» Exercise details
In the copy, keep every word of the data below and none of its pictures.

» Information supplied
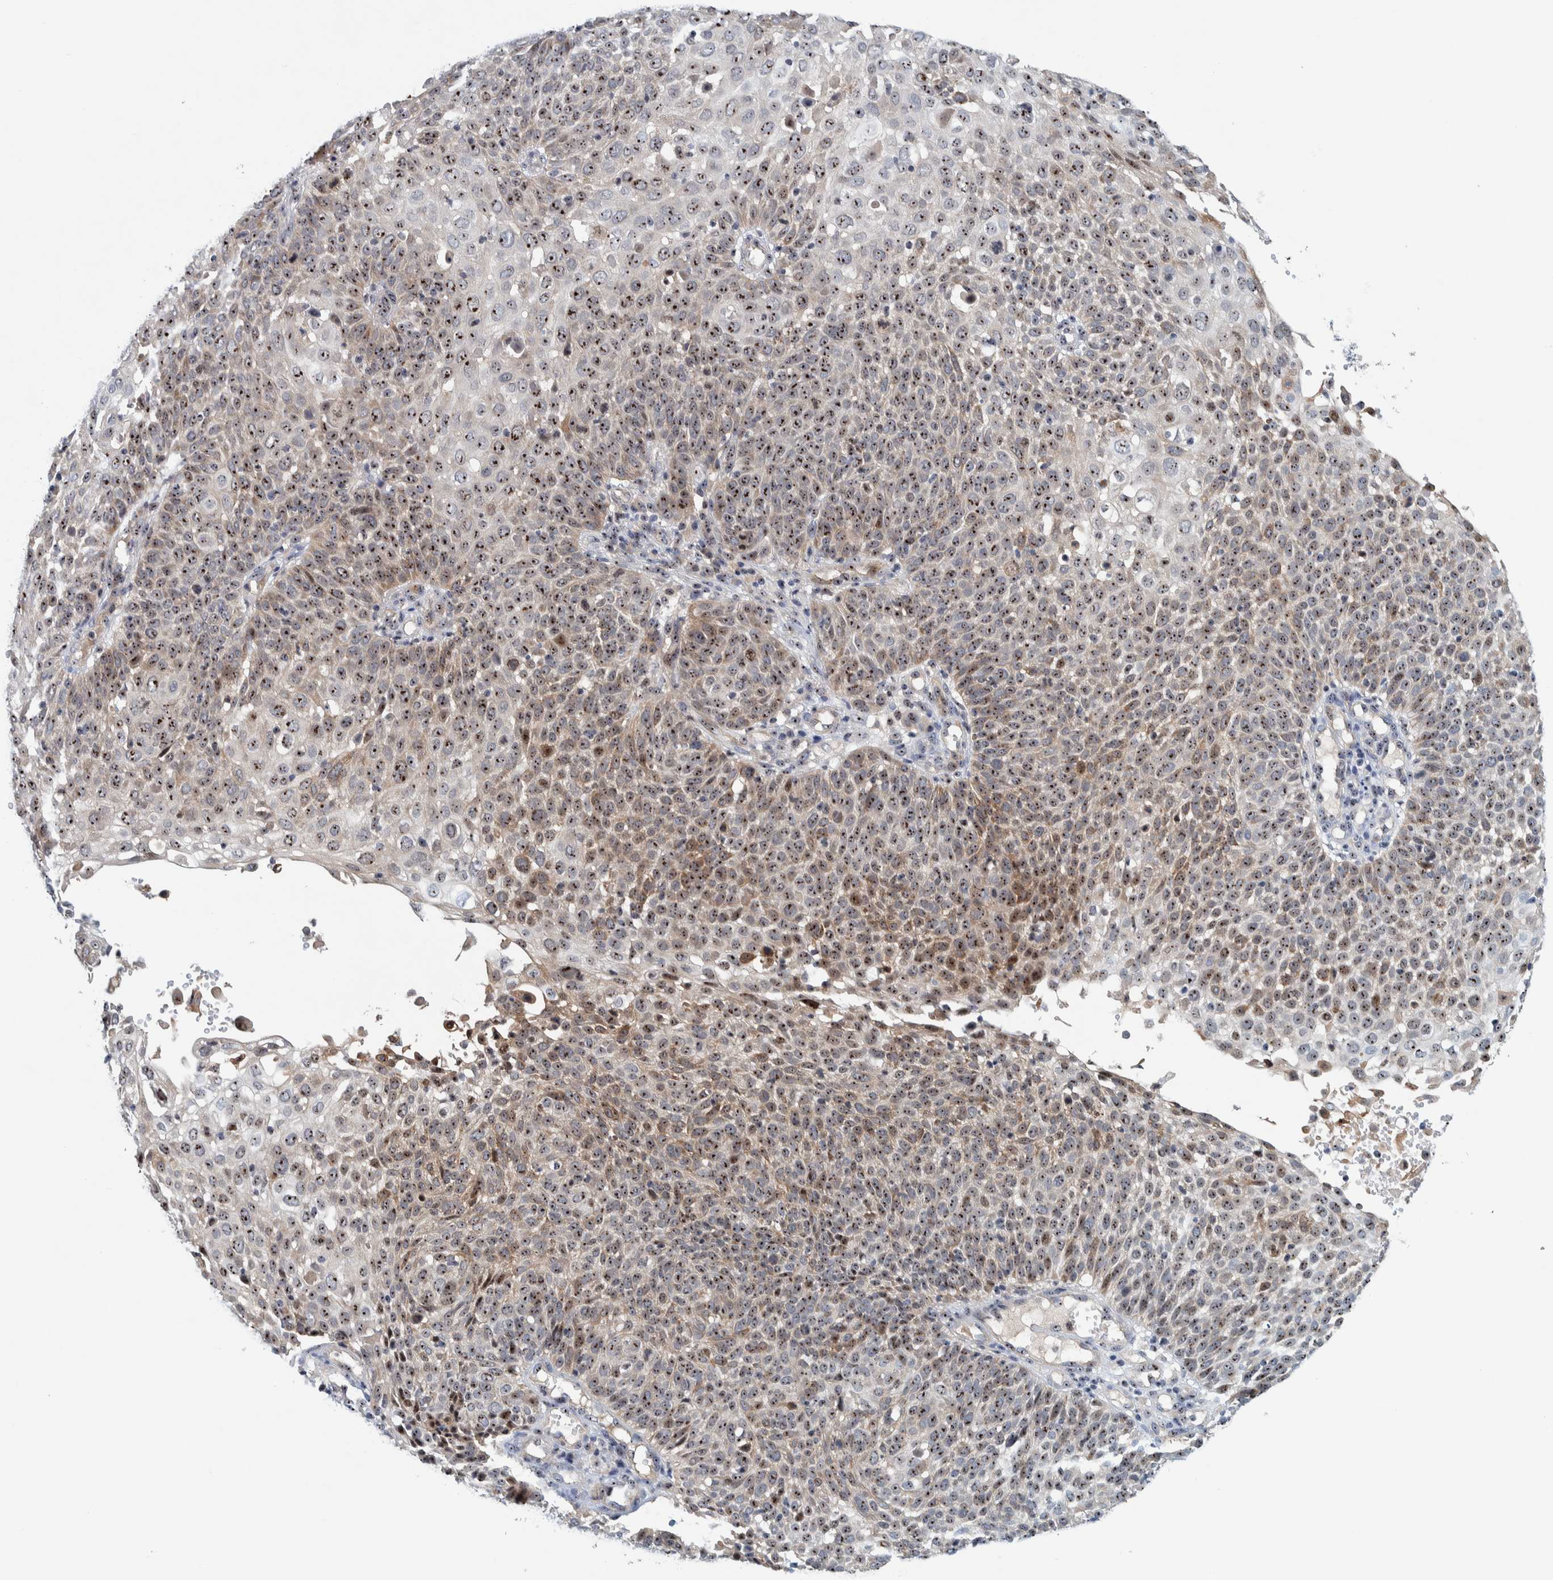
{"staining": {"intensity": "strong", "quantity": ">75%", "location": "nuclear"}, "tissue": "cervical cancer", "cell_type": "Tumor cells", "image_type": "cancer", "snomed": [{"axis": "morphology", "description": "Squamous cell carcinoma, NOS"}, {"axis": "topography", "description": "Cervix"}], "caption": "A brown stain labels strong nuclear positivity of a protein in cervical cancer tumor cells. (brown staining indicates protein expression, while blue staining denotes nuclei).", "gene": "NOL11", "patient": {"sex": "female", "age": 74}}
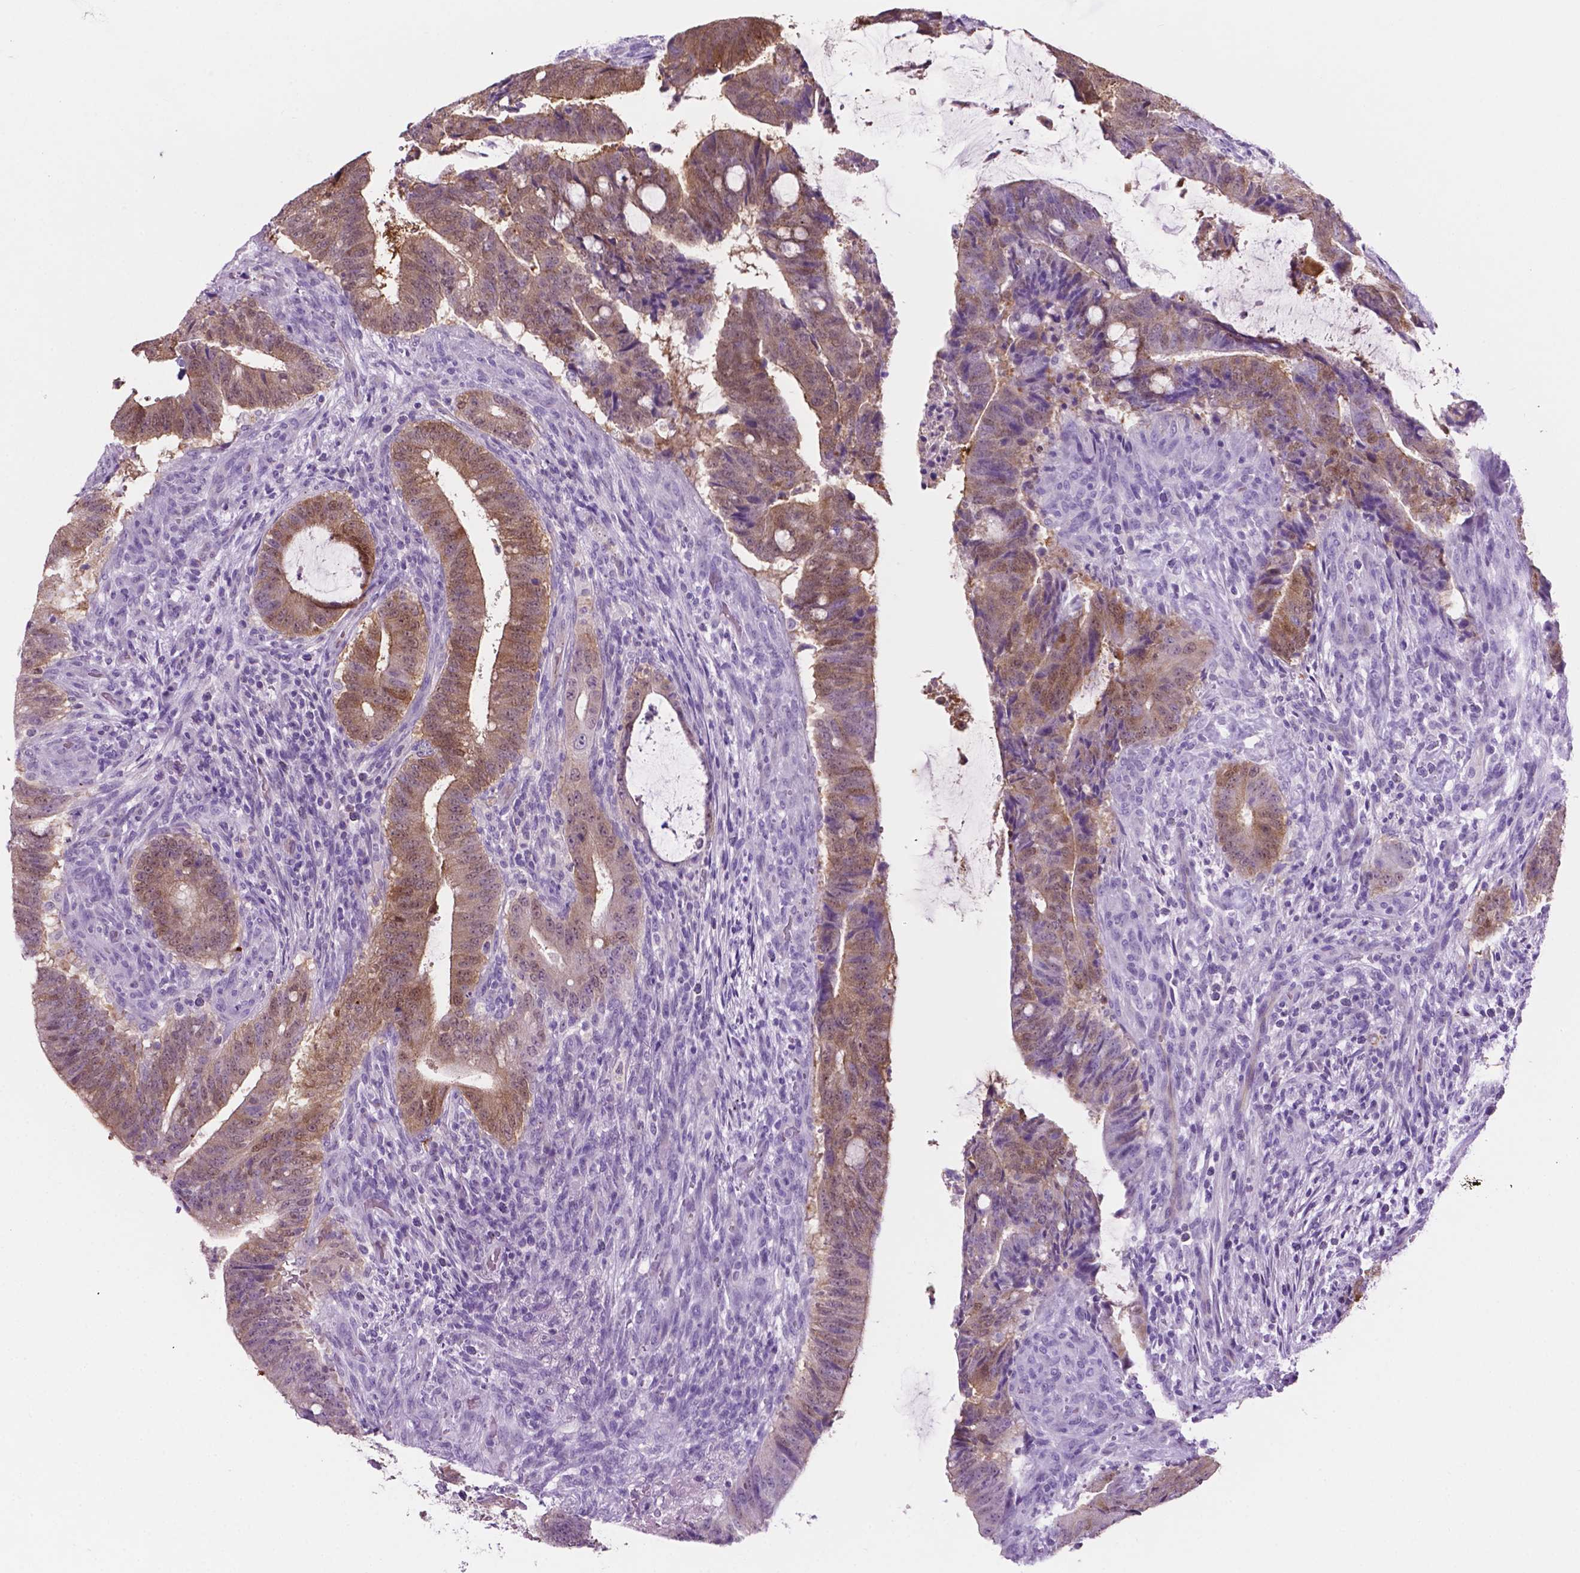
{"staining": {"intensity": "weak", "quantity": ">75%", "location": "cytoplasmic/membranous,nuclear"}, "tissue": "colorectal cancer", "cell_type": "Tumor cells", "image_type": "cancer", "snomed": [{"axis": "morphology", "description": "Adenocarcinoma, NOS"}, {"axis": "topography", "description": "Colon"}], "caption": "A photomicrograph of human colorectal cancer stained for a protein shows weak cytoplasmic/membranous and nuclear brown staining in tumor cells.", "gene": "PHGR1", "patient": {"sex": "female", "age": 43}}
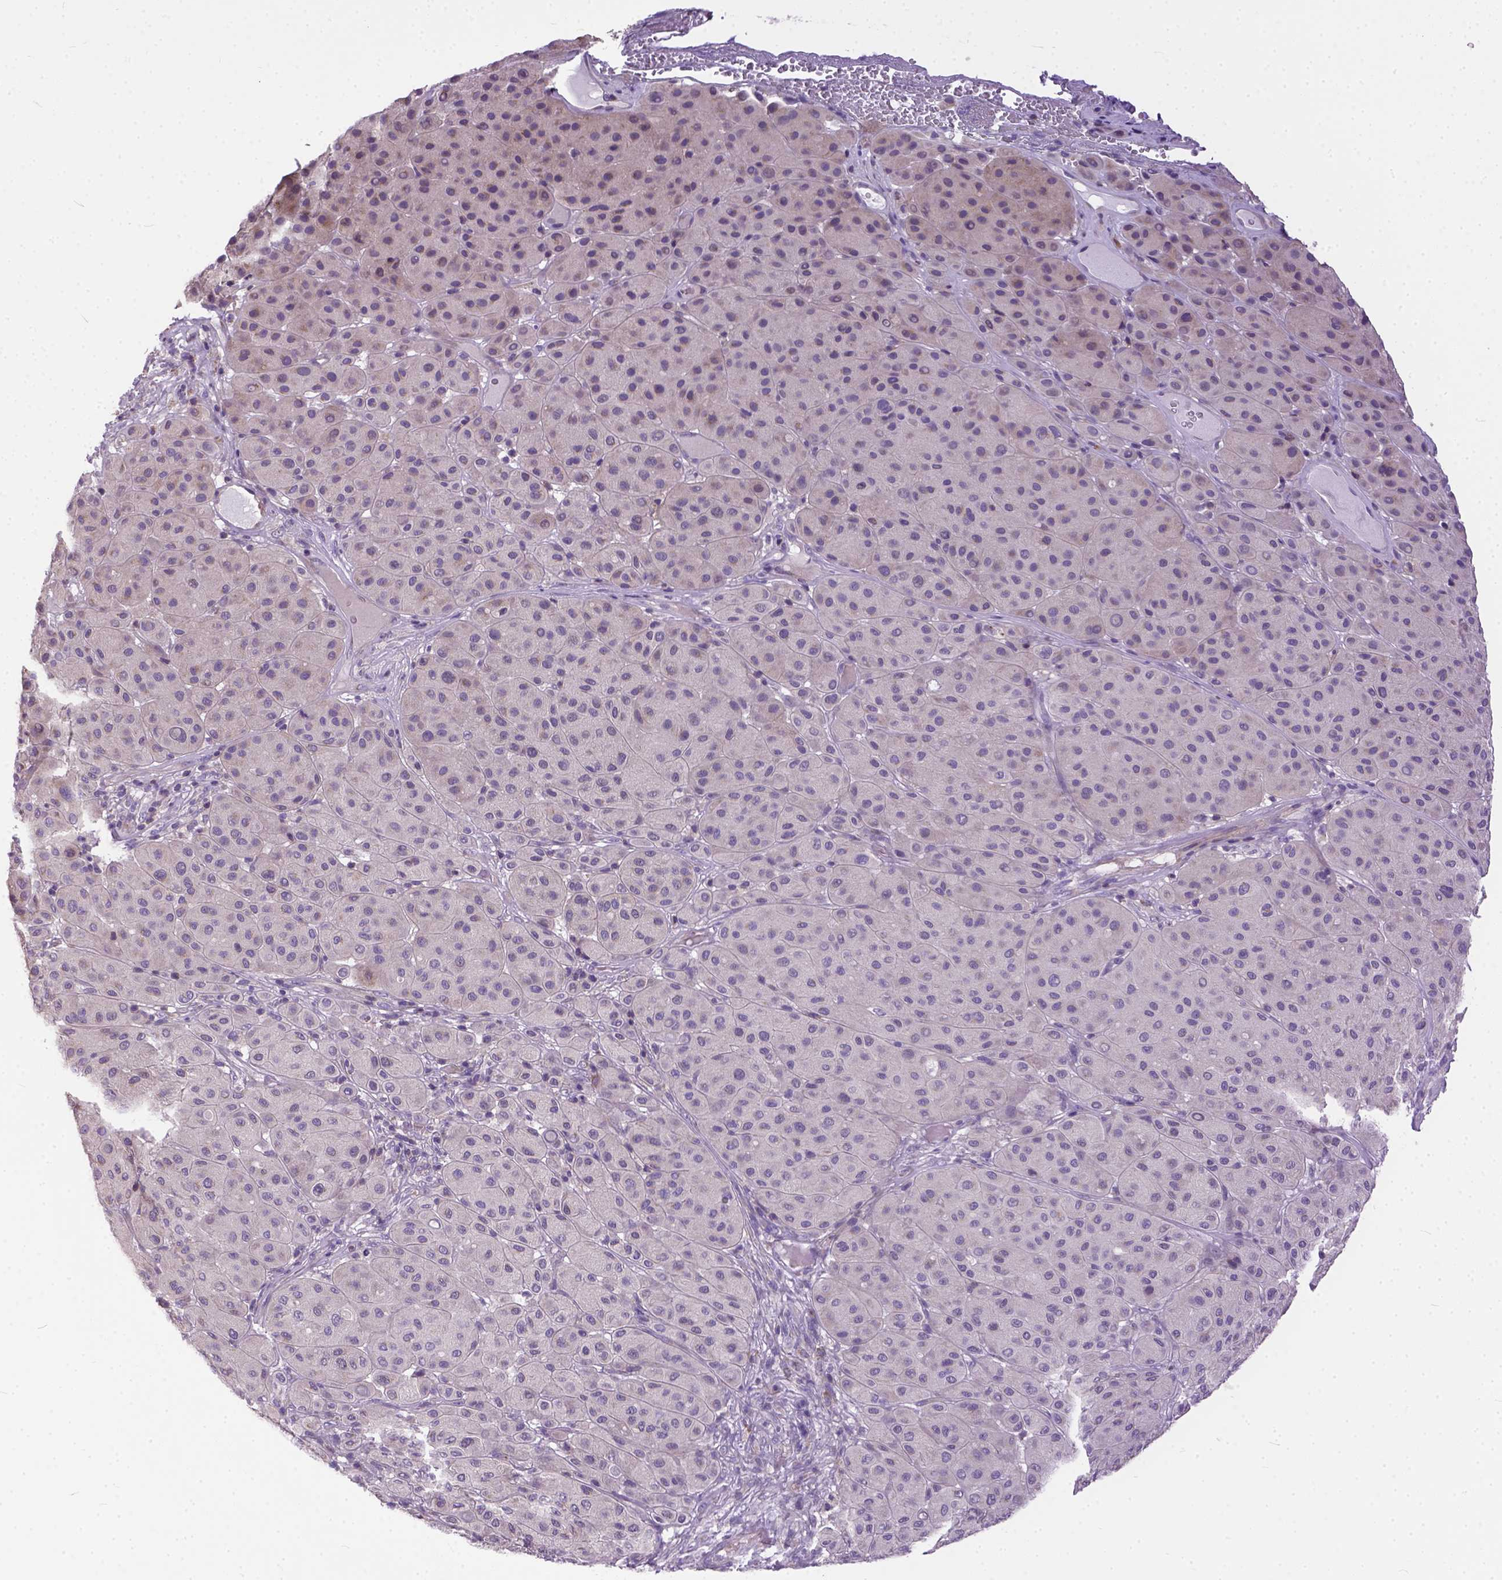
{"staining": {"intensity": "weak", "quantity": "<25%", "location": "cytoplasmic/membranous"}, "tissue": "melanoma", "cell_type": "Tumor cells", "image_type": "cancer", "snomed": [{"axis": "morphology", "description": "Malignant melanoma, Metastatic site"}, {"axis": "topography", "description": "Smooth muscle"}], "caption": "This is an IHC photomicrograph of human melanoma. There is no expression in tumor cells.", "gene": "BANF2", "patient": {"sex": "male", "age": 41}}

» Exercise response
{"staining": {"intensity": "strong", "quantity": ">75%", "location": "nuclear"}, "tissue": "cervical cancer", "cell_type": "Tumor cells", "image_type": "cancer", "snomed": [{"axis": "morphology", "description": "Squamous cell carcinoma, NOS"}, {"axis": "topography", "description": "Cervix"}], "caption": "A brown stain labels strong nuclear positivity of a protein in cervical cancer tumor cells. (brown staining indicates protein expression, while blue staining denotes nuclei).", "gene": "NOL11", "patient": {"sex": "female", "age": 74}}
{"staining": {"intensity": "weak", "quantity": ">75%", "location": "cytoplasmic/membranous,nuclear"}, "tissue": "colorectal cancer", "cell_type": "Tumor cells", "image_type": "cancer", "snomed": [{"axis": "morphology", "description": "Adenocarcinoma, NOS"}, {"axis": "topography", "description": "Colon"}], "caption": "A photomicrograph of human colorectal cancer stained for a protein shows weak cytoplasmic/membranous and nuclear brown staining in tumor cells.", "gene": "PHGR1", "patient": {"sex": "female", "age": 43}}
{"staining": {"intensity": "weak", "quantity": "<25%", "location": "cytoplasmic/membranous"}, "tissue": "melanoma", "cell_type": "Tumor cells", "image_type": "cancer", "snomed": [{"axis": "morphology", "description": "Malignant melanoma, Metastatic site"}, {"axis": "topography", "description": "Smooth muscle"}], "caption": "This is an IHC photomicrograph of human melanoma. There is no expression in tumor cells.", "gene": "BANF2", "patient": {"sex": "male", "age": 41}}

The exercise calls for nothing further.